Когда впервые печатался этот рассказ, главный герой его, Л. Ф. Мирский, сын польского шляхтича, был еще жив. Н. А. изменил для печати фамилию героя, назвав его Любомирским. В примечании к тексту в послереволюционном издании автор объяснял эту замену осторожностью. В соответствии с этим шеф жандармов А. Р. Дрентельн, в которого стрелял Мирский, назван был Дриттеном, а невеста Мирского Вивиен де-Шатобрен — Лилиан де-Шатобрен. Предосторожность, впрочем, была излишней, так как правительство вскоре после покушения Мирского узнало его фамилию, и за это покушение он был приговорен к смертной казни, замененной бессрочной каторгой (он подал прошение о помиловании). 
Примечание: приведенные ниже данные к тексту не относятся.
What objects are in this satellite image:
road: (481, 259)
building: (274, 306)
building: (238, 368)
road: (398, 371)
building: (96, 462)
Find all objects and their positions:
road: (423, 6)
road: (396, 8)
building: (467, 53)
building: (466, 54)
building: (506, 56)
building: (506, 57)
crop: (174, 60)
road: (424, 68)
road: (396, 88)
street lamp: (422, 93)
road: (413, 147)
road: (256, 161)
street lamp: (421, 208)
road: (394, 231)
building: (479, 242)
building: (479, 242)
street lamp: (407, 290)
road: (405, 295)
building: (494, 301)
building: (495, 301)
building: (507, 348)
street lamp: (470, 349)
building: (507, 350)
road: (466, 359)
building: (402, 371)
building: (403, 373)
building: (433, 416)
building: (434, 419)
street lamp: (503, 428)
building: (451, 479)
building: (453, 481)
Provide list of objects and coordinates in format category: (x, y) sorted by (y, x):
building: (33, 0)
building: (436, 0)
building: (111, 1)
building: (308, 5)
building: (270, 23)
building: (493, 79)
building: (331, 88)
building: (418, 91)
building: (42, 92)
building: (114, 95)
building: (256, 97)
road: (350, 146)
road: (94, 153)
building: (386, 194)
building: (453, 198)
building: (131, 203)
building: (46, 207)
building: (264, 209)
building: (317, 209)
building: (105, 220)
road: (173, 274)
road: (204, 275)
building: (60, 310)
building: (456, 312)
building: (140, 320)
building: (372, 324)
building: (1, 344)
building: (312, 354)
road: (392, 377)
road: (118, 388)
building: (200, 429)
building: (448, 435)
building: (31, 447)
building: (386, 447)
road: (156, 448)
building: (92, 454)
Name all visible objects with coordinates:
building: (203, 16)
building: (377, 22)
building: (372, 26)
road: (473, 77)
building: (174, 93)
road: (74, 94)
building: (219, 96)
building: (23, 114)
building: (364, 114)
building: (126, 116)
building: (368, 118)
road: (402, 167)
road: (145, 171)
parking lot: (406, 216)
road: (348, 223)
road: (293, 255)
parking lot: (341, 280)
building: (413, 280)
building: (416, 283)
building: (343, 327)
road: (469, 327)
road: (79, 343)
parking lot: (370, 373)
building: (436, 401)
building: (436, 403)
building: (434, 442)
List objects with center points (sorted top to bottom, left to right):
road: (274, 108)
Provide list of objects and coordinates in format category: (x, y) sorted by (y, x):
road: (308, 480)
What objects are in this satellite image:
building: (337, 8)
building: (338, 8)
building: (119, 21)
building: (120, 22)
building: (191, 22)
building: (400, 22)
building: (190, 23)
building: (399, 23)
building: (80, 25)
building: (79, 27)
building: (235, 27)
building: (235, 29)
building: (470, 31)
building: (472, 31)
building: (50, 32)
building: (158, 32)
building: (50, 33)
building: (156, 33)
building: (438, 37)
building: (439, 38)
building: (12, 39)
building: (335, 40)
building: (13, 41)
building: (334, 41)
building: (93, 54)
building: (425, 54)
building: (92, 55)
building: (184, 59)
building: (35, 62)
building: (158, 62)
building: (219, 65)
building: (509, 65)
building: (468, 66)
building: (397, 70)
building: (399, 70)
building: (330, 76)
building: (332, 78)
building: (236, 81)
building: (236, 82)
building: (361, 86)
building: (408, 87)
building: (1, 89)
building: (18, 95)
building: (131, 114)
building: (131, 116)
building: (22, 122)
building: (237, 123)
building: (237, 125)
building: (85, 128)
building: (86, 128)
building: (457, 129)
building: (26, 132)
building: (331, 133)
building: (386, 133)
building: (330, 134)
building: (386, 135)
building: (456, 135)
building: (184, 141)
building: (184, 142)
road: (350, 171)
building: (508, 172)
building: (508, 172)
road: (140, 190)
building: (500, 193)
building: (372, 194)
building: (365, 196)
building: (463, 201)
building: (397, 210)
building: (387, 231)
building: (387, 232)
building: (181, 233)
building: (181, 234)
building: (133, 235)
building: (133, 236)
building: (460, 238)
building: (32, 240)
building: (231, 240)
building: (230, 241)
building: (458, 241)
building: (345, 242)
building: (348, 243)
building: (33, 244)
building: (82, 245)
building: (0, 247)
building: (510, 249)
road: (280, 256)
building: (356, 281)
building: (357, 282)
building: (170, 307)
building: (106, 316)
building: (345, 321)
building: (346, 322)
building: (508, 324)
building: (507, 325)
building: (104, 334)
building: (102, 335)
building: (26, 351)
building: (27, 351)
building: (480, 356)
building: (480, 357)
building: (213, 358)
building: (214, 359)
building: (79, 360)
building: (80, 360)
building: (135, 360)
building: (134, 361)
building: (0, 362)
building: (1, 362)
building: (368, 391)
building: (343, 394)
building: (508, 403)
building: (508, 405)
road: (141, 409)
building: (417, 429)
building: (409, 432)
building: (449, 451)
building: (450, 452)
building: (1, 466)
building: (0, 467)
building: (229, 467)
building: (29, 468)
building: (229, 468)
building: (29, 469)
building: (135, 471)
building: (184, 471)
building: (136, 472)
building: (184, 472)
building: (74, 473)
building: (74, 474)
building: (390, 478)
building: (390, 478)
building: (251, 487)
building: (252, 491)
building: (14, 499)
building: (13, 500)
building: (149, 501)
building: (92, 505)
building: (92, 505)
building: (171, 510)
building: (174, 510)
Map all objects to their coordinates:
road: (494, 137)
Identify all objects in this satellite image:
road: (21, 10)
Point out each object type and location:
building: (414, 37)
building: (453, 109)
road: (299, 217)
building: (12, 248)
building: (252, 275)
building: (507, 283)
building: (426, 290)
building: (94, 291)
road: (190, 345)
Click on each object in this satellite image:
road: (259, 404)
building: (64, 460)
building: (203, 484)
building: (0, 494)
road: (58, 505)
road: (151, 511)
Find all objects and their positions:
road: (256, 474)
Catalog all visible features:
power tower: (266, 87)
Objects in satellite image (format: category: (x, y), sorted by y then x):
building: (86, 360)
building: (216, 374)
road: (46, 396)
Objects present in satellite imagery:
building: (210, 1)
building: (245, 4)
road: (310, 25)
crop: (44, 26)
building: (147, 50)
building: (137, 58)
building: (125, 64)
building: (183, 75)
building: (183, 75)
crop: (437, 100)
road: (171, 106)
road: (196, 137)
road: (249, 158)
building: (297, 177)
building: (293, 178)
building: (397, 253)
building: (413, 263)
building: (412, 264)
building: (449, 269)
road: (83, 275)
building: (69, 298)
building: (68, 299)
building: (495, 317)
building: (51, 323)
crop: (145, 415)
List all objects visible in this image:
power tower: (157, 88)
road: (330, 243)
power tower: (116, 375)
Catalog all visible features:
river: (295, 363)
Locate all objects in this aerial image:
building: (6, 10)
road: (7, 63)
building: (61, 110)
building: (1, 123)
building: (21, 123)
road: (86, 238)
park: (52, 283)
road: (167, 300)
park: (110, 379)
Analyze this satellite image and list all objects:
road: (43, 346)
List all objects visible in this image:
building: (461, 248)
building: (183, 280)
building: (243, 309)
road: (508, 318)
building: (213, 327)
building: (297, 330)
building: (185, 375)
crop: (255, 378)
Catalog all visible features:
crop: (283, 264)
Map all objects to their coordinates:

Посаженный в Алексеевский равелин Петропавловской крепости, Мирский из самых низменных, шкурных побуждений выдал заговор С. Г. Нечаева, связавшегося с революционерами на воле через распропагандированных им солдат крепостной стражи и жандармов равелина. Этим предательством Мирский не только сорвал подготовлявшийся Нечаевым побег, который явился бы большим моральным ударом царскому правительству, но и погубил многих солдат, а также ухудшил режим содержания политических заключенных. Отправлен в 1884 г. на Кару, выпущен в 1890 г. в вольную команду. В 1906 г. приговорен карательной экспедицией ген. Ренненкампфа к смертной казни за редактирование в Верхнеудинске оппозиционной газеты. Казнь заменена каторжными работами без срока. Мирский умер в 1919 или 1920 г. в Верхнеудинске. О его заключении в Алексеевском равелине, о предательстве и полученных за это льготах вроде винограда к обеду и хорошего табака, см. у  П. Е. Щеголева: «Алексеевский равелин, книга о падении и величии человека» (М., 1929, стр. 263—269, 292—312, 366—367).